++++ Record extracts ++++
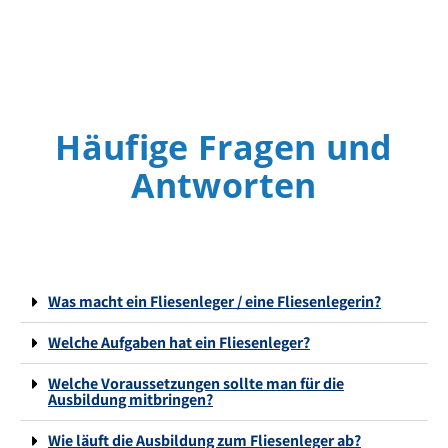
Häufige Fragen und
Antworten
Was macht ein Fliesenleger / eine Fliesenlegerin?
Welche Aufgaben hat ein Fliesenleger?
Welche Voraussetzungen sollte man für die
Ausbildung mitbringen?
Wie läuft die Ausbildung zum Fliesenleger ab?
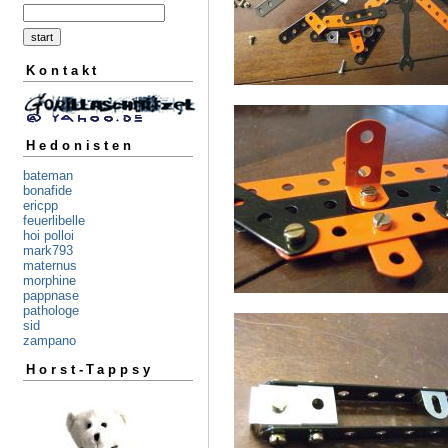
Kontakt
Hedonisten
bateman
bonafide
ericpp
feuerlibelle
hoi polloi
mark793
maternus
morphine
pappnase
pathologe
sid
zampano
Horst-Tappsy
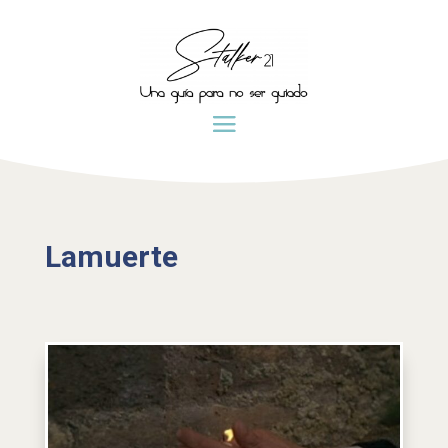
Lamuerte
++++
*Task details:* Return the text read from all of the entries above, reproducing every line without changes and leaving out the pictures.

*Result for this exercise:*
Häufige Fragen und
Antworten
Was macht ein Fliesenleger / eine Fliesenlegerin?
Welche Aufgaben hat ein Fliesenleger?
Welche Voraussetzungen sollte man für die
Ausbildung mitbringen?
Wie läuft die Ausbildung zum Fliesenleger ab?
Kontakt
Hedonisten
bateman
bonafide
ericpp
feuerlibelle
hoi polloi
mark793
maternus
morphine
pappnase
pathologe
sid
zampano
Horst-Tappsy
Lamuerte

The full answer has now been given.